Konyalı sanayiciler, siyasiler, vakıf ve dernekler bu konularda duyarsız değiller ama Konya’daki üniversiteler için aynı şeyi söyleyemeyeceğim.
Konyalı sanayicilere bir parantez açmak gerekiyor.
Şuanda Avrupa’da en fazla sıkıntısı çekilen 5 ürün; tuvalet kağıdı, dezenfektan sistemleri, yoğun bakım yatağı, solunum cihazı ve maske…

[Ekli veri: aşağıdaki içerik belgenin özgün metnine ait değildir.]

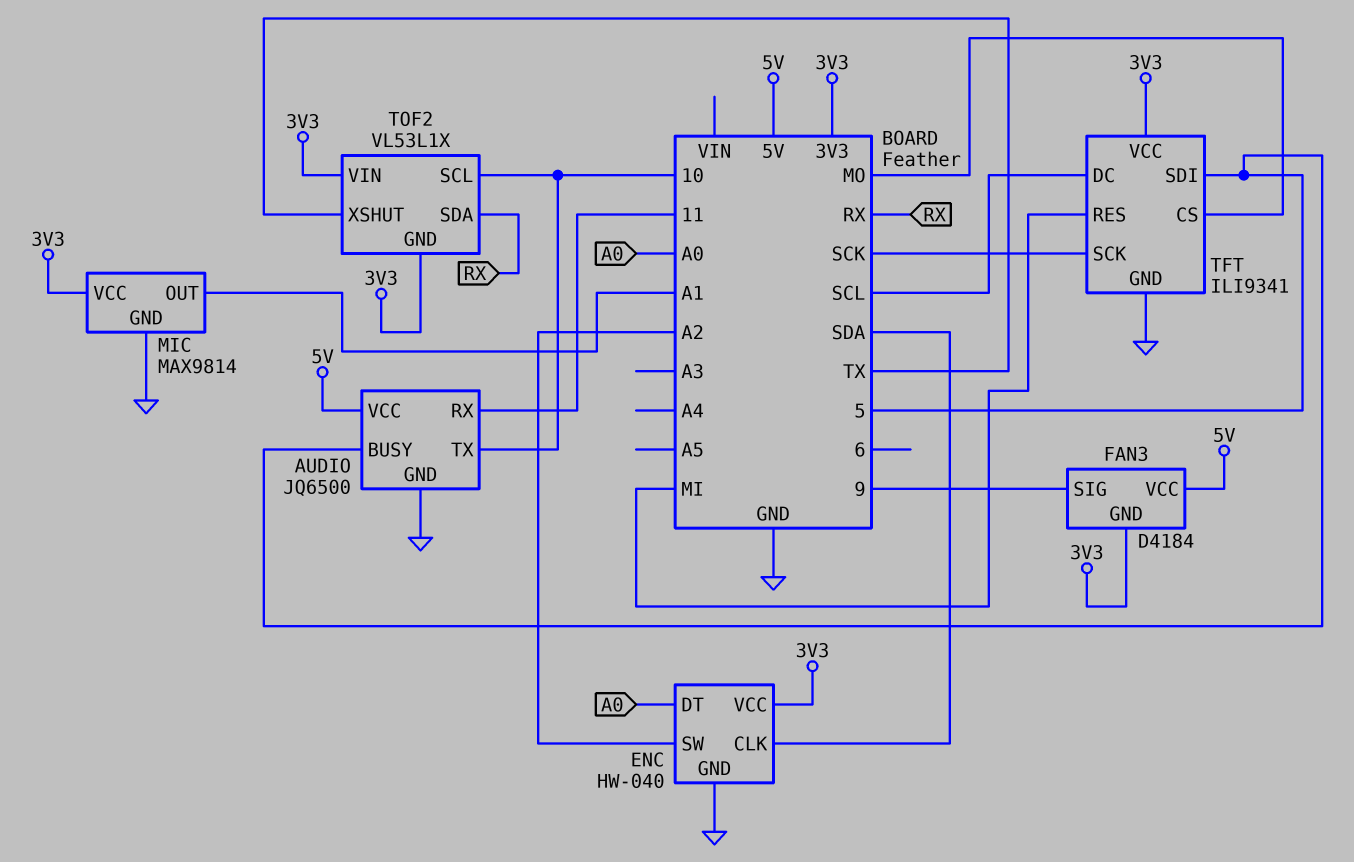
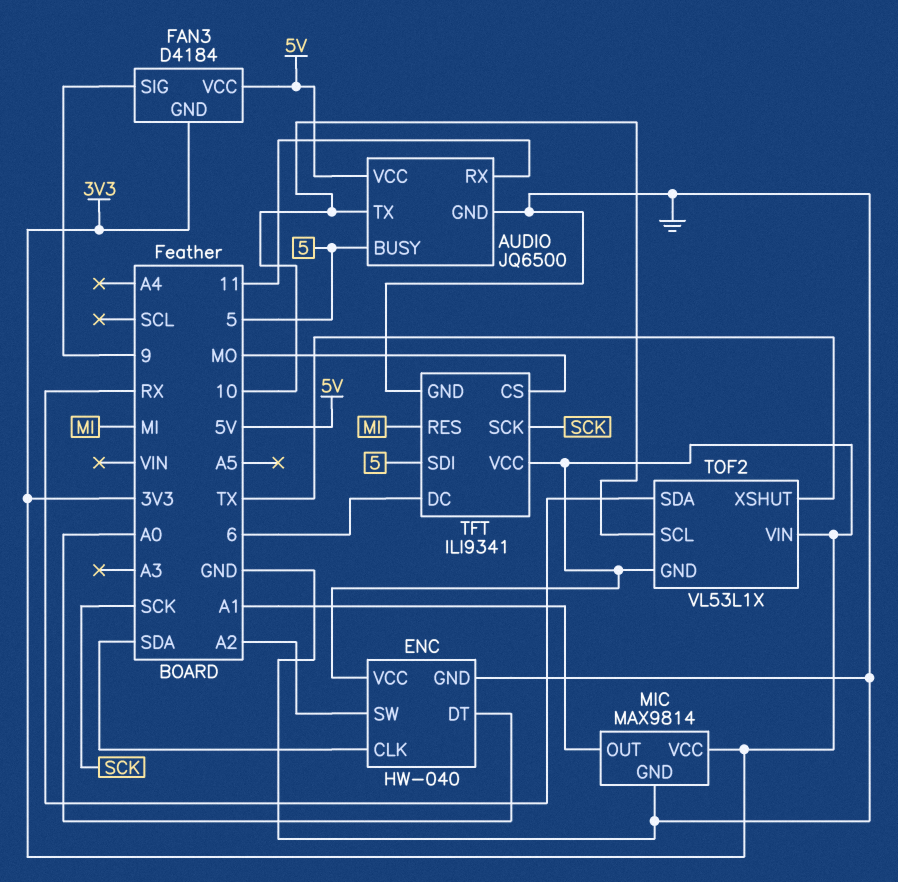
TFT pin DC: SCL -> 6

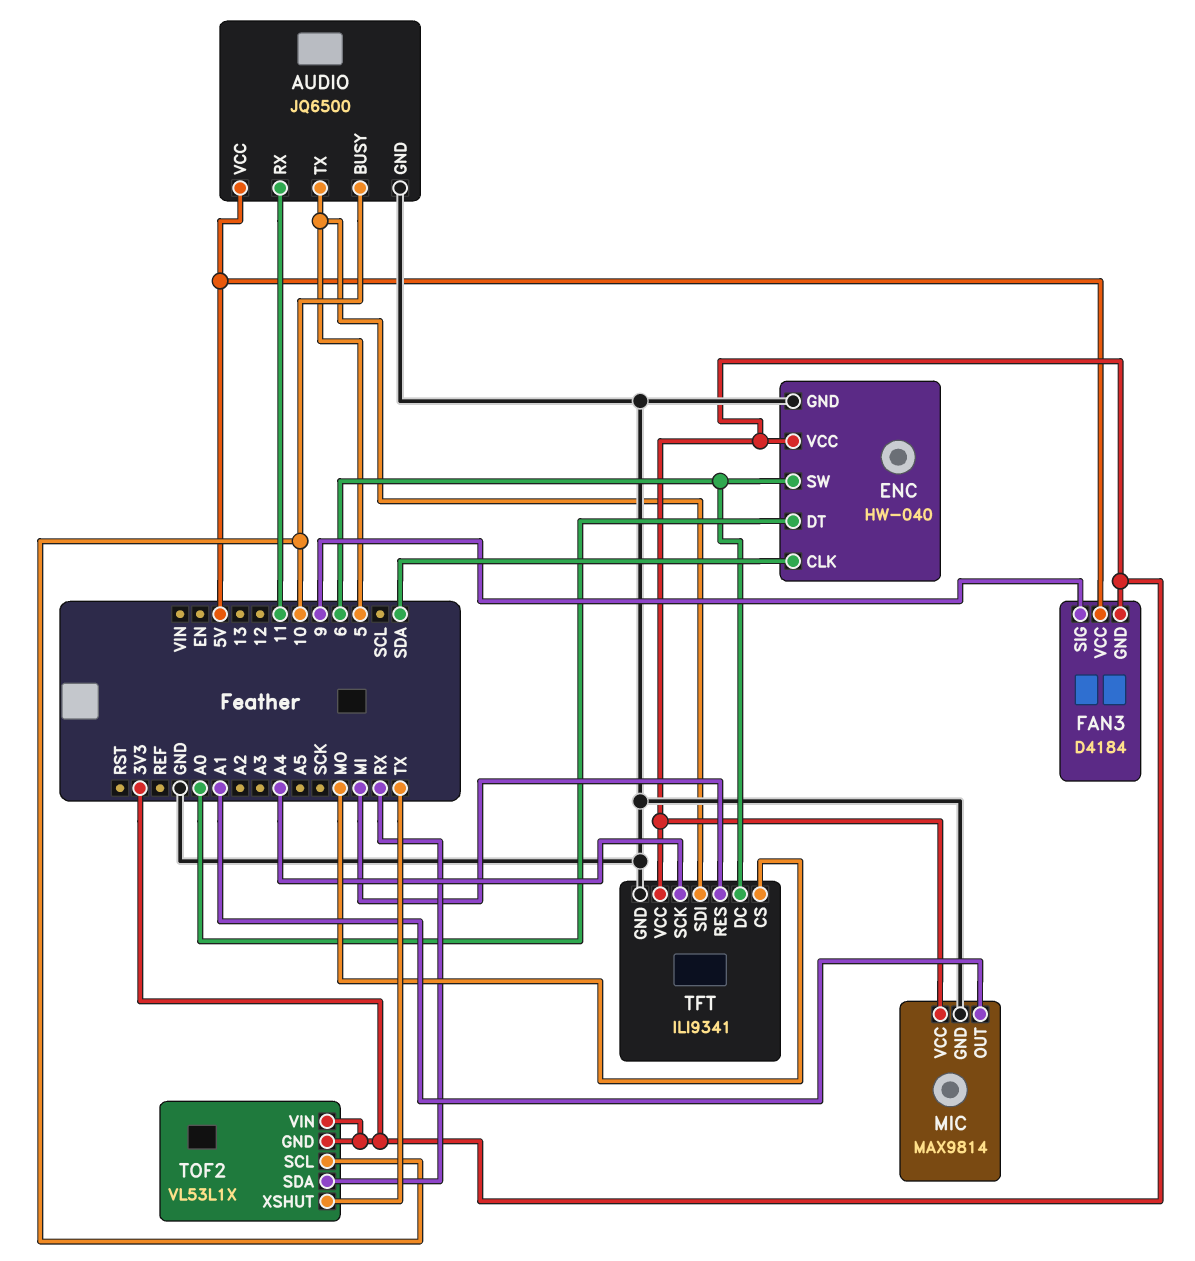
AUDIO pin BUSY: 5 -> 10
AUDIO pin TX: 10 -> 5
ENC pin SW: A2 -> 6
TFT pin SCK: SCK -> A4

Konyalı sanayiciler bu ürünlerin neredeyse tamamını üretiyorlar. Hatta Avrupa’nın yoğun bakım yatağı ihtiyacı Konya’da üretim yapan Medical 2000 firması tarafından karşılanıyor. Yine Konya'da, Ar-Ge çalışmaları yürüten bir firma, turizm otelcilik ekipmanı kapsamında ürettiği "İkarus" adlı cihazı, yeni tip koronavirüse (Kovid-19) karşı dezenfeksiyon cihazı olarak yeniden tasarladı. Konya’nın meslek liseleri de hem dezenfektan hem de maske üretiminde tüm Türkiye’ye örnek oldu.
Meslek liseli gençler bile kolları sıvayıp gece gündüz bir şeyler üretmenin derdine düştü. Ama akademisyenlerimiz ortada görünmüyorlar… Üniversitelerimizin bu meseleye pek bir katkısı yok ne yazık ki!